PAS COURANT
Naomi Gilon, Arlon (BE) 1996
Commissaire : Marine Candova, Cdlt+
98, rue Cathédrale

Naomi Gilon travaille essentiellement sur l’idée d’hybridation des formes et des sujets dans un environnement, qui lui est propre, et qu’elle situe entre le réel et l’imaginaire. Pour ce faire, l’artiste manipule tout type de matériaux (simili cuir, fourrure, capot de voiture, réservoir de moto, plâtre, béton, terre glaise) qu’elle investit dans la réalité souhaitée. Telle une photographie, elle n’imite pas la réalité, elle la réinvente. Une fois les matières manipulées, elle les recouvre de matériaux synthétiques ou créer des additions d’éléments.

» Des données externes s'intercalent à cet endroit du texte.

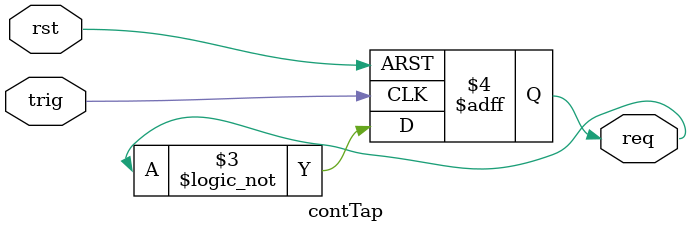
<source format=v>
`timescale 1ns / 1ps

(* dont_touch="true" *)module contTap(
    (*dont_touch = "yes"*)input           trig, 
    (*dont_touch = "yes"*)output  reg     req, 
    (*dont_touch = "yes"*)input           rst
);

always@(posedge trig or negedge rst) begin
    if(!rst)
        req <= 1'b0;
    else
        req <= !req;
end

endmodule

</source>
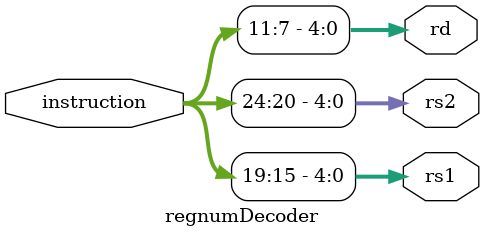
<source format=v>
/************************************************* 
 
Copyright:Call_Me_ZK

File name:regnumDecoder.v

Author:ZK
 
Date:2020-08-15
 
Description:

  从32位指令中解析出rs1, rs2, rd

**************************************************/

module regnumDecoder

	#(parameter inst_width = 32, num_width = 5)

(instruction, rs1, rs2, rd);
	
	input [inst_width-1:0] instruction;
	output [num_width-1:0] rs1, rs2, rd;
	
	assign rs1 = instruction[19:15];
	assign rs2 = instruction[24:20];
	assign rd = instruction[11:7];


endmodule
</source>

La culture populaire est largement exploitée dans le travail de l’artiste et vient nourrir son imaginaire. Nous plongeant dans un univers décalé, presque inquiétant dans lequel elle aborde, par exemple, le thème du monstrueux avec des objets élégants, qui selon elle, laisse entrevoir une facette différente de l’Être actuel. L’artiste désire que chaque pièce bien qu’individuelle et unique, communique avec les autres afin de démontrer le rapport de dépendance qui existe entre l’objet, le sujet et l’environnement. La pièce, qui a une présence forte, agit sur l’environnement du sujet qui lui-même l’interprète et le modifie selon son imagination. Naomi Gilon conçoit de nouveaux espaces, entre réel et imaginaire, par le biais de l’expérience du sujet, qui lui- même réinterprète l’environnement. Ce processus, à la fois conscient et inconscient, crée un régime d’images particulier. Ces dernières définissent son travail.